Taipei-Total foreign direct investment (FDI) approved by Taiwan's government in 2019 fell from a year earlier but still hit the fourth highest level on record because of investments in the local semiconductor and renewable energy sectors.
FDI approved by the Investment Commission in 2019 totaled about US$11.20 billion, down 2.14 percent from a year earlier because of a relatively high base of comparison in 2018, the commission said.
In historical terms, however, it was the fourth highest amount since FDI was first recorded in 1953, trailing only the US$15.3 billion in investment approved in 2007, US$13.9 billion in 2006, and US$11.4 billion in 2018.
Despite the small year-on-year drop in investment value, the number of approved applications rose 13.73 percent from a year earlier to 4,118 in 2019, the data showed.
The biggest approved investment was the commitment by U.S.-based dynamic random access memory chipmaker Micron Technology Inc. to pour an additional US$2.12 billion into Taiwan.
Also, Alphabet Inc. the parent company of U.S.-based search engine giant Google Inc., received approval to invest about US$835 million in its Taiwan operations, the commission said.
With Taiwan developing offshore wind power, several foreign investors such as Yunlin Holding Gmb of Germany, Denmark's Orsted Wind Power TW Holding A/S, Macquarie Corporate Holdings Pty Ltd. of Australia and JERA Formosa 2 B.V. from the Netherlands, obtained the green light to invest a combined US$1.8 billion in Taiwan.

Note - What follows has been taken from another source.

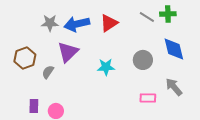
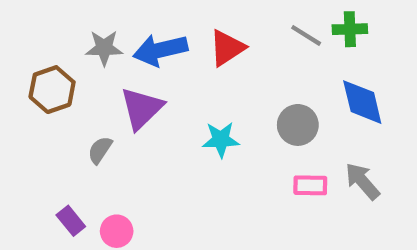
brown hexagon: (25, 58) -> (52, 90), moved
pink rectangle: (148, 98) -> (310, 185), moved
purple rectangle: (34, 106) -> (71, 221), turned -40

Approved investment from China was down 57.97 percent in 2019 to US$97.18 million, but the 143 applications for investments from China approved by the commission were up 1.42 percent from a year earlier, the data showed.
Since June 30, 2009, when the government lifted a ban on investments from China, a total of 1,371 applications from China committing to US$2.28 billion in investment have been approved, according to the commission.
Meanwhile, the commission approved US$6.85 billion in foreign-bound investment (not including China) in 2019, down 52.07 percent from 2018.
Much of the decline came on investment to non-Asia destinations, especially to holding companies in the Caribbean.
But outbound investment in countries targeted by the government's New Southbound Policy rose 16.16 percent from a year earlier to US$2.79 billion, largely focusing on Vietnam, Singapore, Thailand and Australia.
The New Southbound Policy promotes exchanges with the Association of Southeast Asian Nations, South Asian countries, Australia and New Zealand in a bid to reduce Taiwan's economic reliance on China.
The commission said the increase in investment in those countries indicated caution toward the Chinese market amid trade friction between Washington and Beijing.
That was also reflected in China-bound investment approved by the commission, which fell 51 percent from a year earlier to US$4.17 billion in 2019. It was the fourth consecutive year of year-on-year decline, the data showed.